Minggu, 30 Agustus 2009

Puasa - Mengendalikan Indera Batiniah

Dengan merujuk pada sabda-sabda Rasulullah Saw, kita melakukan berbagai ketaatan. Kita lakukan puasa kita dengan berpegang pada sabda Nabi. Kita mengikuti petunjuk Nabi dalam bersahur, berpuasa, berbuka, dan berdoa di malam hari. Inilah ketaatan yang paling dasar, bagian terluar dari pelaksanaan ajaran Islam. Inilah syariat.
Secara syariat, puasa ialah mengendalikan diri untuk tidak makan, minum, dan seks sejak terbit fajar sampai tenggelam matahari. Puasa ini bukan saja dapat dilakukan anak-anak, tetapi juga binatang. Ular, kura-kura, harimau, seringkali berpuasa seperti ini. Mereka tentu saja melakukannya karena bimbingan Tuhan yang bersifat takwini; sementara kita berpuasa karena ketentuan tasyri’i (syariat).

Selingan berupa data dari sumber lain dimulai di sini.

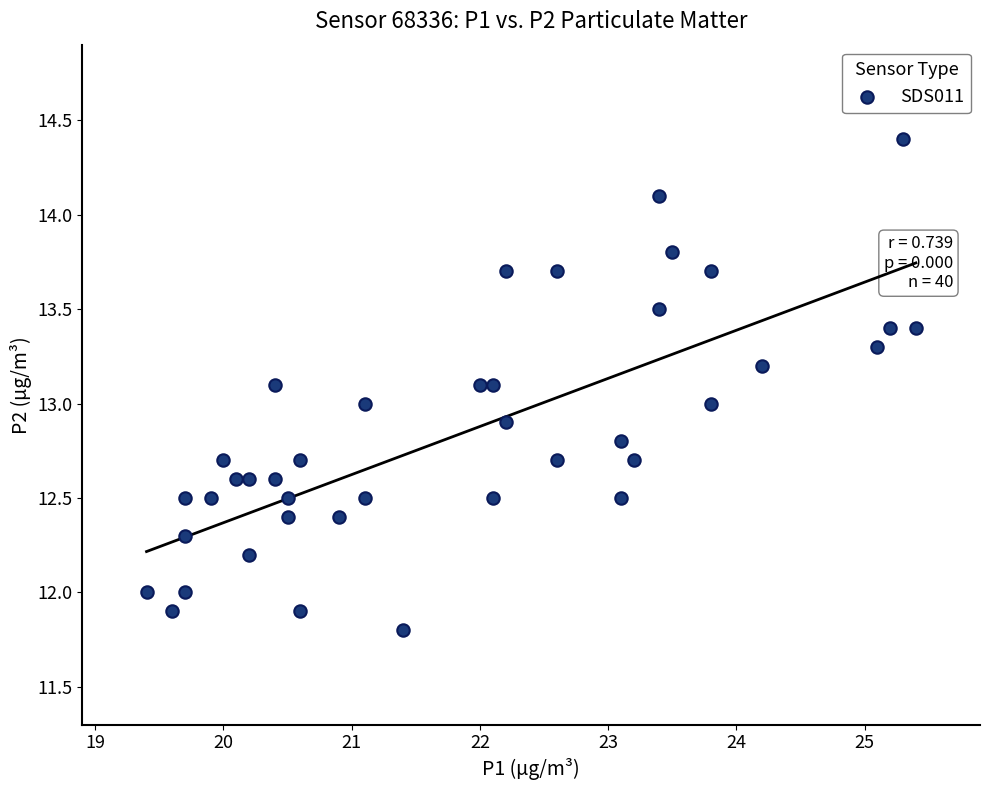

What is the range of X values (max minus min)?

6.0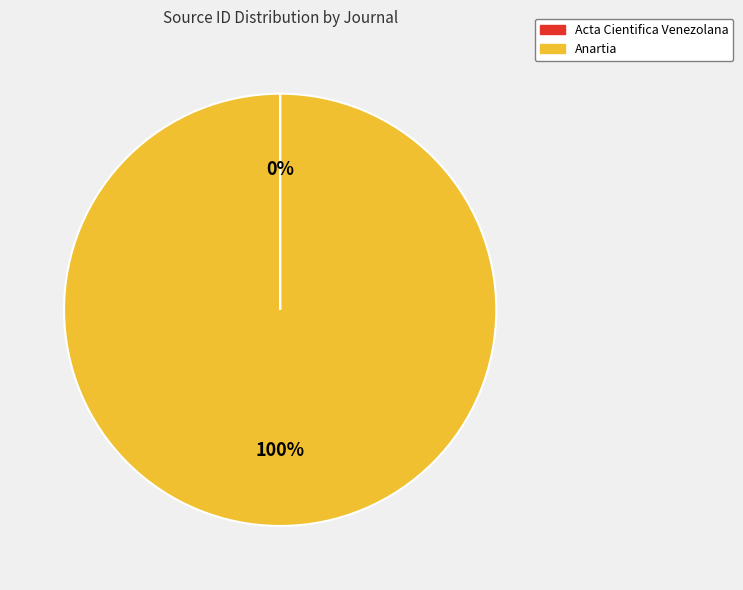

Which slice is the largest?

Anartia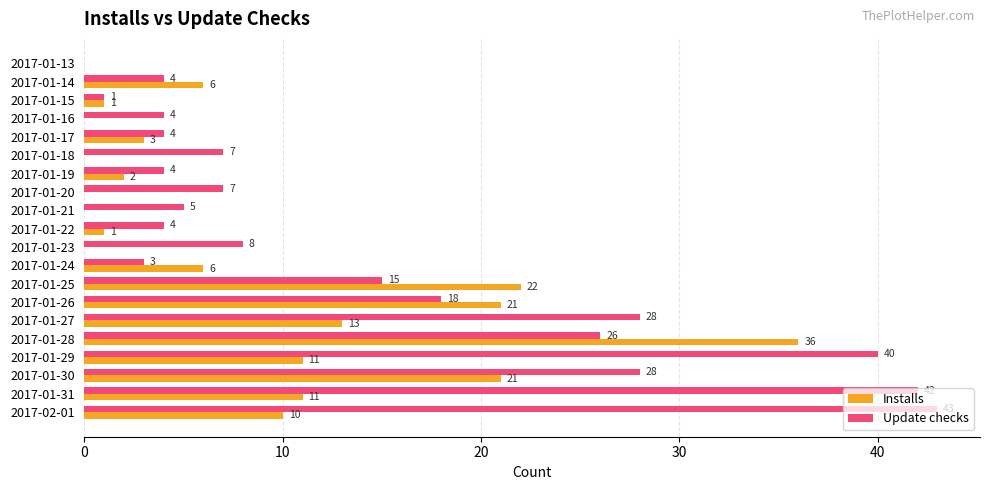

At which label is Update checks closest to 21?

2017-01-26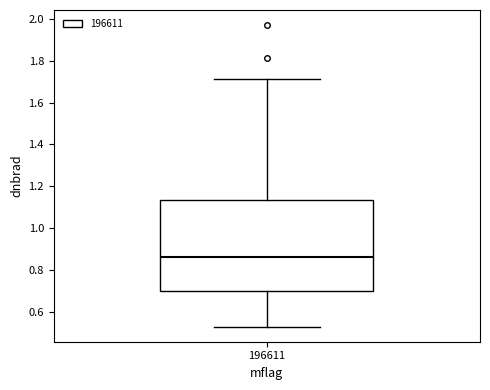

Transcribe this box plot: give where the median line is, the range the box spans, and where the two whiskers end, as read against the y-axis. The values are not printed on the chart, so give them approximately, as read against the axis.

median 0.86, box 0.70 to 1.14, whiskers 0.52 to 1.72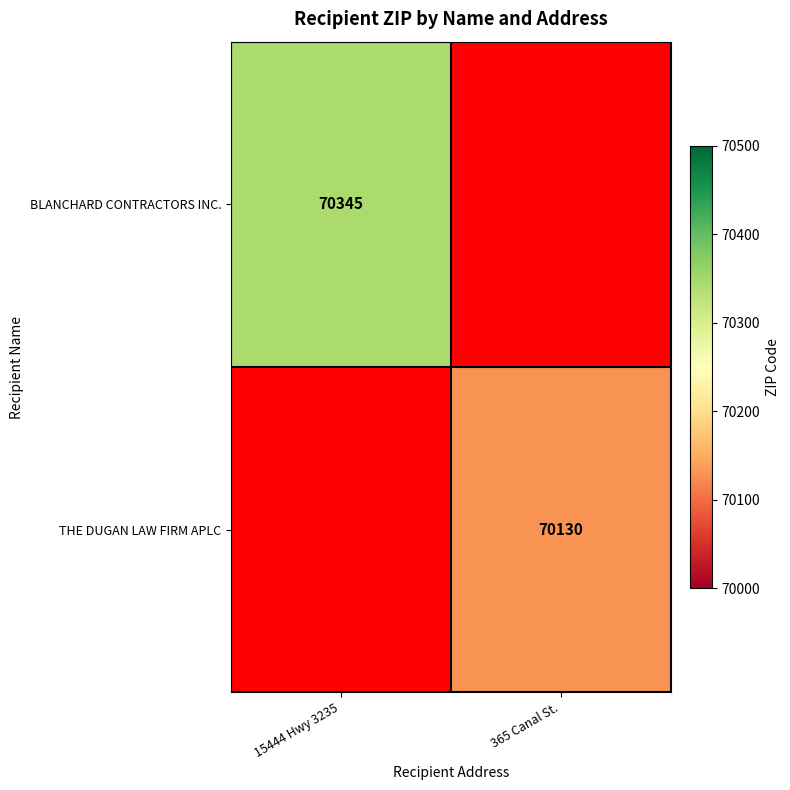

True or false: THE DUGAN LAW FIRM APLC has a value of 34245 at 365 Canal St..

False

Puasa juga dimulai ketika kita berusaha mengendalikan sepuluh alat indera kita. Lima di antaranya indera lahiriah, seperti pembicaraan, penglihatan, pendengaran, penyentuhan, penciuman. Ketika kita menahan pembicaraan, bukan saja dari bergunjing, memfitnah, berdusta, tetapi juga dari kelebihan pembicaraan kita, dari hal-hal yang tidak perlu, kita sedang berpuasa bicara. Nabi Muhammad saw bersabda, “Berbahagialah orang yang menahan kelebihan bicaranya dan memberikan kelebihan hartanya.” Puasa penglihatan bukan hanya tidak melihat yang diharamkan tetapi juga memusatkan perhatian hanya kepada yang patut dilihat saja. Dan begitulah seterusnya.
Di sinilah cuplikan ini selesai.